Start of Data section

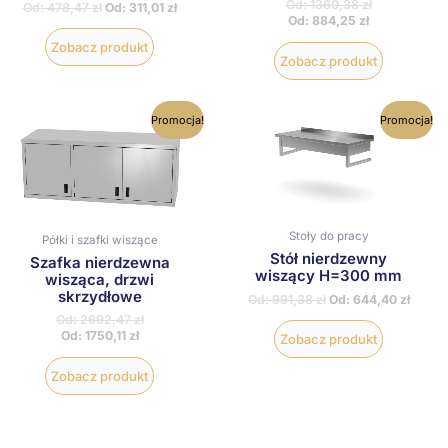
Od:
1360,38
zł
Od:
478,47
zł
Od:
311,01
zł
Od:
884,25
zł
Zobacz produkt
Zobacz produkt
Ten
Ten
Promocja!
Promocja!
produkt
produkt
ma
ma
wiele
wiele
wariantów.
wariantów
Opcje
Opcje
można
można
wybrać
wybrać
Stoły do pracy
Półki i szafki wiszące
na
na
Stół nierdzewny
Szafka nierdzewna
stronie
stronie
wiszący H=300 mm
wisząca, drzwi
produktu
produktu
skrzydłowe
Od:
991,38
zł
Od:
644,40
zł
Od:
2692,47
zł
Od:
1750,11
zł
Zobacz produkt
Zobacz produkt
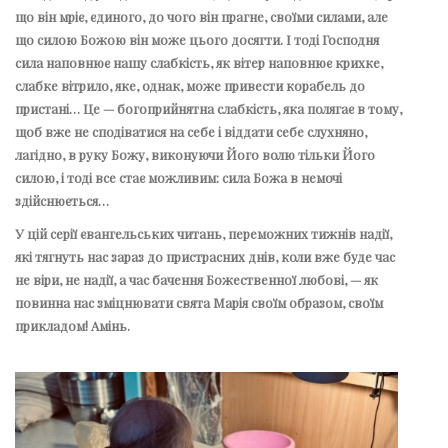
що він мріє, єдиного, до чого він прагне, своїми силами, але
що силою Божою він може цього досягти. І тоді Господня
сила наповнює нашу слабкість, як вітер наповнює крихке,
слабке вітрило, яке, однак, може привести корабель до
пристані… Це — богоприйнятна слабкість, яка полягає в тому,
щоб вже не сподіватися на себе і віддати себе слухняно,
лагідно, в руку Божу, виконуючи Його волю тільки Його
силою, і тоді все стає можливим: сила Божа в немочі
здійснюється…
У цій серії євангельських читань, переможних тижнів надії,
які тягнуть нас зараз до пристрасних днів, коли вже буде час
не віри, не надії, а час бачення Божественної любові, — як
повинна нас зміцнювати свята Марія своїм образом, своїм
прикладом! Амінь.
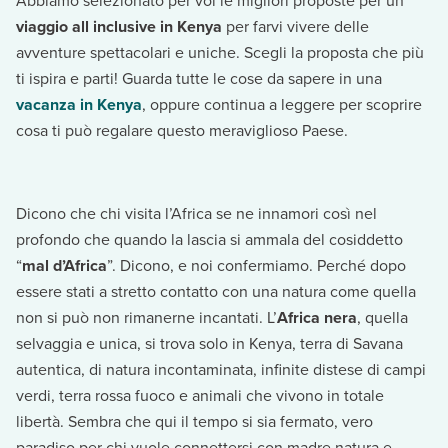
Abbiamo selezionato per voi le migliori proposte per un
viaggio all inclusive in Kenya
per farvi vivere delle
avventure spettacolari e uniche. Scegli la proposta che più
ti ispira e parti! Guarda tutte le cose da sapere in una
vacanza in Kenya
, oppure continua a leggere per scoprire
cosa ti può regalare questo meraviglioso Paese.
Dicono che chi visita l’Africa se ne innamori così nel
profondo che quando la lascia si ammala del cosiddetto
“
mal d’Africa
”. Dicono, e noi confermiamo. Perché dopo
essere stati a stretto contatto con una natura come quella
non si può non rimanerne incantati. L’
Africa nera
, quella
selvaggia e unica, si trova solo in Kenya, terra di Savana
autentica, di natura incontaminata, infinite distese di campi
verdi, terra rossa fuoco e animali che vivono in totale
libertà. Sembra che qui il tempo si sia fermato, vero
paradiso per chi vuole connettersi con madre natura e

End of Data section

= Exercise =
In your answer, repeat all the entries exactly, but leave out the pictures.

= Result of the task =
Od:
1360,38
zł
Od:
478,47
zł
Od:
311,01
zł
Od:
884,25
zł
Zobacz produkt
Zobacz produkt
Ten
Ten
Promocja!
Promocja!
produkt
produkt
ma
ma
wiele
wiele
wariantów.
wariantów
Opcje
Opcje
można
można
wybrać
wybrać
Stoły do pracy
Półki i szafki wiszące
na
na
Stół nierdzewny
Szafka nierdzewna
stronie
stronie
wiszący H=300 mm
wisząca, drzwi
produktu
produktu
skrzydłowe
Od:
991,38
zł
Od:
644,40
zł
Od:
2692,47
zł
Od:
1750,11
zł
Zobacz produkt
Zobacz produkt
що він мріє, єдиного, до чого він прагне, своїми силами, але
що силою Божою він може цього досягти. І тоді Господня
сила наповнює нашу слабкість, як вітер наповнює крихке,
слабке вітрило, яке, однак, може привести корабель до
пристані… Це — богоприйнятна слабкість, яка полягає в тому,
щоб вже не сподіватися на себе і віддати себе слухняно,
лагідно, в руку Божу, виконуючи Його волю тільки Його
силою, і тоді все стає можливим: сила Божа в немочі
здійснюється…
У цій серії євангельських читань, переможних тижнів надії,
які тягнуть нас зараз до пристрасних днів, коли вже буде час
не віри, не надії, а час бачення Божественної любові, — як
повинна нас зміцнювати свята Марія своїм образом, своїм
прикладом! Амінь.
Abbiamo selezionato per voi le migliori proposte per un
viaggio all inclusive in Kenya
per farvi vivere delle
avventure spettacolari e uniche. Scegli la proposta che più
ti ispira e parti! Guarda tutte le cose da sapere in una
vacanza in Kenya
, oppure continua a leggere per scoprire
cosa ti può regalare questo meraviglioso Paese.
Dicono che chi visita l’Africa se ne innamori così nel
profondo che quando la lascia si ammala del cosiddetto
“
mal d’Africa
”. Dicono, e noi confermiamo. Perché dopo
essere stati a stretto contatto con una natura come quella
non si può non rimanerne incantati. L’
Africa nera
, quella
selvaggia e unica, si trova solo in Kenya, terra di Savana
autentica, di natura incontaminata, infinite distese di campi
verdi, terra rossa fuoco e animali che vivono in totale
libertà. Sembra che qui il tempo si sia fermato, vero
paradiso per chi vuole connettersi con madre natura e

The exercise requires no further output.